Erik started to pace. “Okay, so right now there’s no situation we need to fix with the weird tracks, and the ghosts at the bunker and military camp aren’t hurting anyone. That’s good, but it could change depending on how the spirits react to the storm energy.”
“We can’t be everywhere at once,” Ben pointed out. “We’ll keep looking for reports, decide what needs action, and go from there. We can get help if we need it from Haley, Monty, or Alessia.”
“I’ve been digging up more on Tiffany domes.” Erik turned a chair around and straddled it to face Ben. “There’s a huge one in Chicago at a museum. The others I’ve found are in hotels or public buildings. I also turned up a lot of references to the dome at the Commodore Wilson. It was a popular place over the years for wedding ceremonies and photos, and in the years that the hotel was run by a fire-breathing minister, he gave sermons under the dome.”

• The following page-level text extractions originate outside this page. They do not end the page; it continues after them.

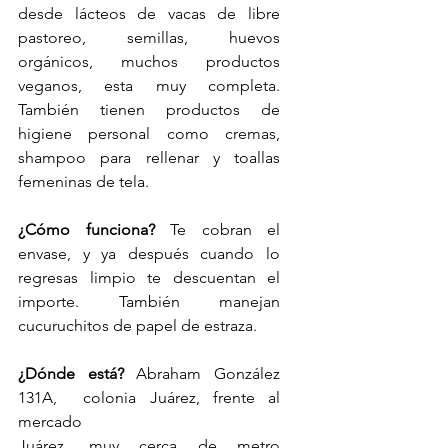
desde lácteos de vacas de libre 
pastoreo, semillas, huevos 
orgánicos, muchos productos 
veganos, esta muy completa. 
También tienen productos de 
higiene personal como cremas, 
shampoo para rellenar y toallas 
femeninas de tela.
¿Cómo funciona?
 Te cobran el 
envase, y ya después cuando lo 
regresas limpio te descuentan el 
importe. También manejan 
cucuruchitos de papel de estraza. 
¿Dónde está? 
Abraham González 
131A,  colonia Juárez, frente al 
mercado
Juárez, muy cerca de metro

“Interesting,” Ben replied. “I imagine it shows up in a lot of people’s vacation pictures, from when the Commodore Wilson was a ritzy resort.”
“That, too. But so far, I haven’t found much about the dome’s background except that it was there from the opening day, and considered an artistic gem,” Erik said. “But I think maybe there’s some dark magic—or at least bad luck—that goes along with certain Tiffany windows.”
“Oh, yeah?” Ben sipped his coffee.
“Some of the smaller panels Tiffany made for other locations got stolen. People fought over privately commissioned pieces during divorces or inheritance squabbles,” Erik replied. “A couple of owners were murdered, and a few owners just disappeared, with or without their windows.”
“If they were mobsters or corrupt robber baron types, they might have had it coming, and the windows didn’t actually cause the bad luck,” Ben pointed out. “There’s a pretty small sliver of the population who can afford Tiffany windows, and most didn’t earn their money by being saints.”